Switch is failed open or wire broken? Time to ohm it out.

The power train control module is what grounds the primary side of the starter relay

Tester

The PCM is not authorizing the vehicle to start. Are you using a key that is not programmed to the vehicle? Is there a security light on in the cluster?

I actually own an 04’ Explorer XLT myself and I have found some rather disconcerting issues in the wiring department.

I don’t know what Ford used for wire casing in these vehicles, but it is more like plastic than rubber if you know what I mean. In fact I believe I investigated a little bit back when I had multiple wire breakages out of nowhere and I believe the issue was the use of Soy in the wire casing?? Don’t quote me on that but…the wire casing material in this vehicle is horrible. I currently have several broken in half wires in my drivers door jamb as well as in the back on the rear hatch window… SO if you notice things that worked fine one minute and are kaput the next…keep in mind the wire problem…and look it up on the net as well. It seems to have gotten the attention of a “few” people out there who are none too happy about it. I recall the mention of Soy for the casing of the wires…but what I also did not like was the low strand count of the wires and their subsequent stiffness as well. Most of the wires, even small ones were more like solid core wire than stranded wires. Which did not help in the wire snapping in half department. Look into this on the net… you will find a lot of info.

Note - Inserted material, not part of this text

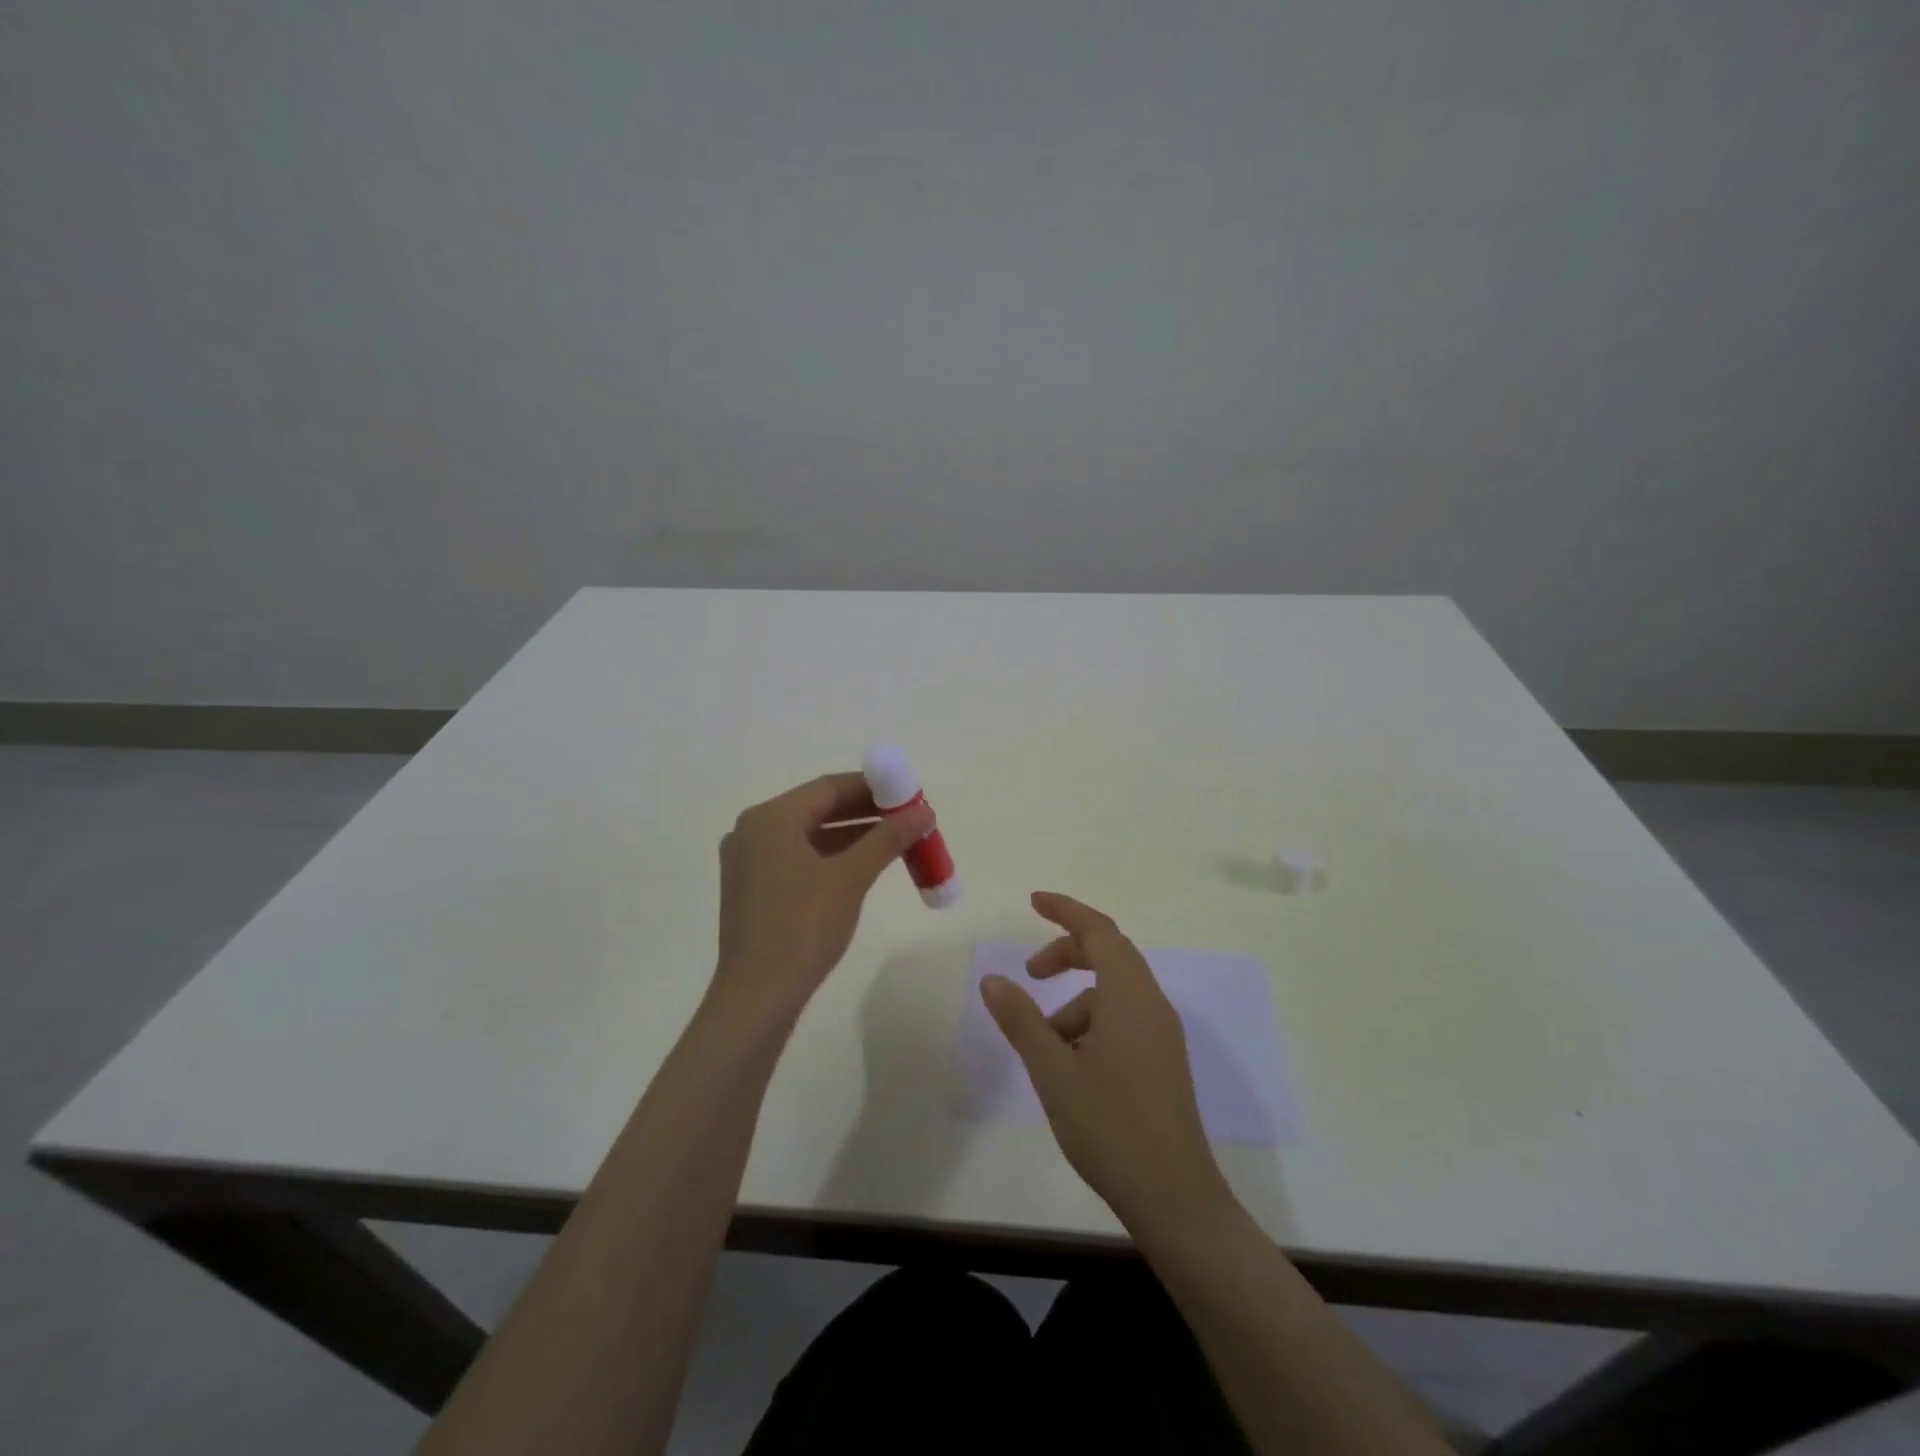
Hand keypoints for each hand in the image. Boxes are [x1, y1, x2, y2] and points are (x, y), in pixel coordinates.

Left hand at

@Nevada_545 brings up a very relevant point about being authorized to start. I have also first hand experienced ignition key failure…but when the key in this vehicle fails and the theft prevention system kicks in… it allows the starter to function and the engine to turn over… it just kills the fuel and spark or one of them anyway… however the engine WILL turn over with a key chip failure.

If you suspect the neutral safety switch then by all means prove it out… I believe Mr @Tester mentioned this prior. Perfectly feasible theory on how this issue could arise…it very well may be on purpose due to the neutral switch not allowing the starter to function.

Let us know what you find out about the switch… and do not ignore the state of the wires described above… if you have any small suspicion on wire integrity…those feelings are more well founded in this particular vehicle than any other I’ve seen in recent times due to the shoddy quality I and many others have complained about.